Le centurion trouva le jeune chrétien qui se promenait, calme, souriant, dans le vestibule de sa maison. Quand l'officier eut exposé sa mission, Servilius répondit simplement : Je suis prêt à mourir ; faites votre devoir. Et il tendit la gorge à l'épée du centurion en achevant ces paroles. Mais l'officier recula surpris. C'est à vous de mourir, répliqua-t-il, je n'ai pas mission de vous tuer.

S'il en est ainsi, allez demander de nouveaux ordres à César : un chrétien ne peut disposer de sa vie.

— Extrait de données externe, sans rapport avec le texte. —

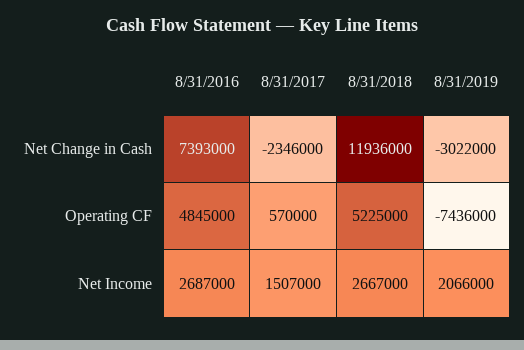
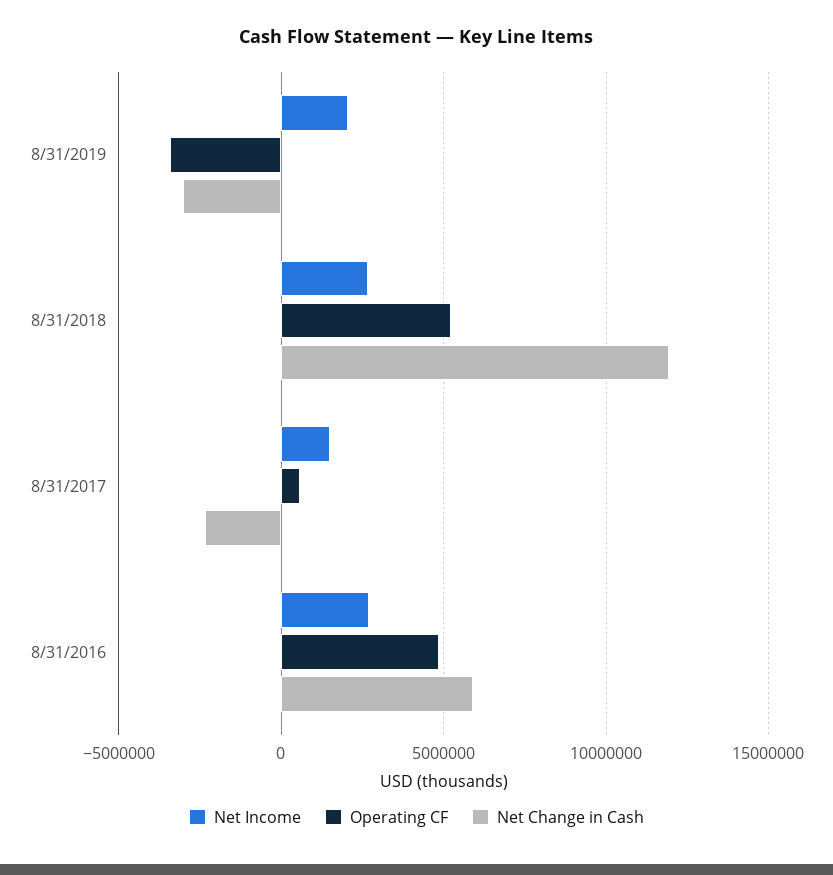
  {
    "Net Change in Cash": {
-     "8/31/2016": 7393000,
+     "8/31/2016": 6000000,
      "8/31/2017": -2346000,
      "8/31/2018": 11936000,
      "8/31/2019": -3022000
    },
    "Operating CF": {
      "8/31/2016": 4845000,
      "8/31/2017": 570000,
      "8/31/2018": 5225000,
-     "8/31/2019": -7436000
+     "8/31/2019": -3500000
    },
    "Net Income": {
      "8/31/2016": 2687000,
      "8/31/2017": 1507000,
      "8/31/2018": 2667000,
      "8/31/2019": 2066000
    }
  }

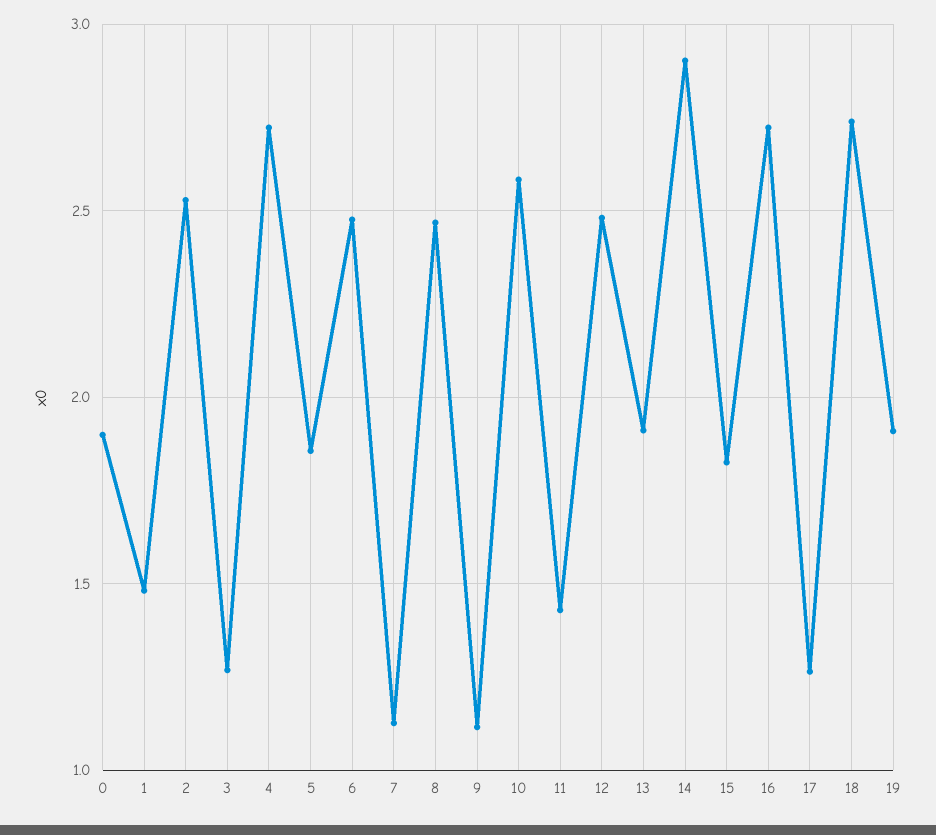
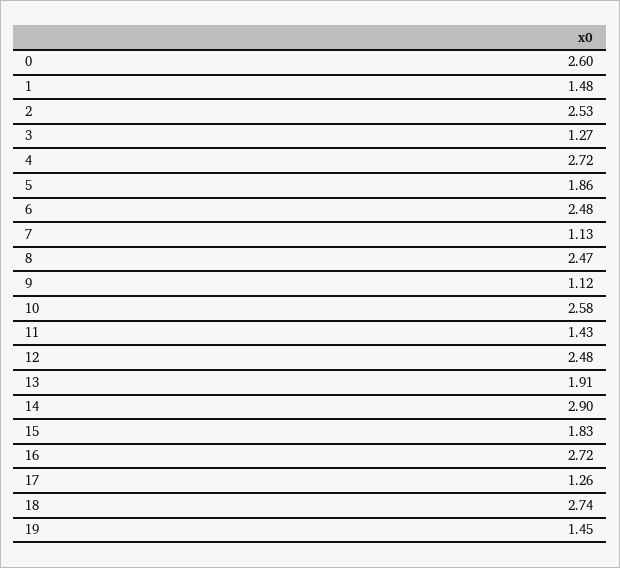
  {
-   "0": 1.9,
+   "0": 2.6,
    "1": 1.48,
    "2": 2.53,
    "3": 1.27,
    "4": 2.72,
    "5": 1.86,
    "6": 2.48,
    "7": 1.13,
    "8": 2.47,
    "9": 1.12,
    "10": 2.58,
    "11": 1.43,
    "12": 2.48,
    "13": 1.91,
    "14": 2.9,
    "15": 1.83,
    "16": 2.72,
    "17": 1.26,
    "18": 2.74,
-   "19": 1.9
+   "19": 1.45
  }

L'officier retourna au palais. Néron lui prescrivit alors d'immoler lui-même la victime. Quand le centurion revint à la maison de Servilius, Marcus Plautius arrivait chez son ami. Ce fut pour le saint prêtre une cruelle douleur d'apprendre qu'il allait perdre celui qu'il chérissait comme un frère. Pourtant il ne put s'empêcher de le féliciter sur son bonheur. Ils s'entretinrent un instant des joies célestes, dans lesquelles Servilius était sur le point d'entrer ; puis les deux jeunes gens s'embrassèrent avec tendresse. Servilius avait le cœur inondé de joie ; Marcus pleurait. Le digne fils de Pomponia Græcina voyait disparaître les uns après les autres ceux qu'Il avait le plus aimés ; la terre était pour lui désormais un exil. Après une courte prière faite les yeux levés vers le ciel, Servilius tendit la gorge au centurion, qui le tua d'un seul coup. L'illustre patricien était allé rejoindre les apôtres.

Marcus Plautius prit soin des funérailles de son ami ; il ensevelit lui-même, dans le tombeau de famille, le martyr qu'il avait engendré à Jésus-Christ par ses leçons et par ses nobles exemples.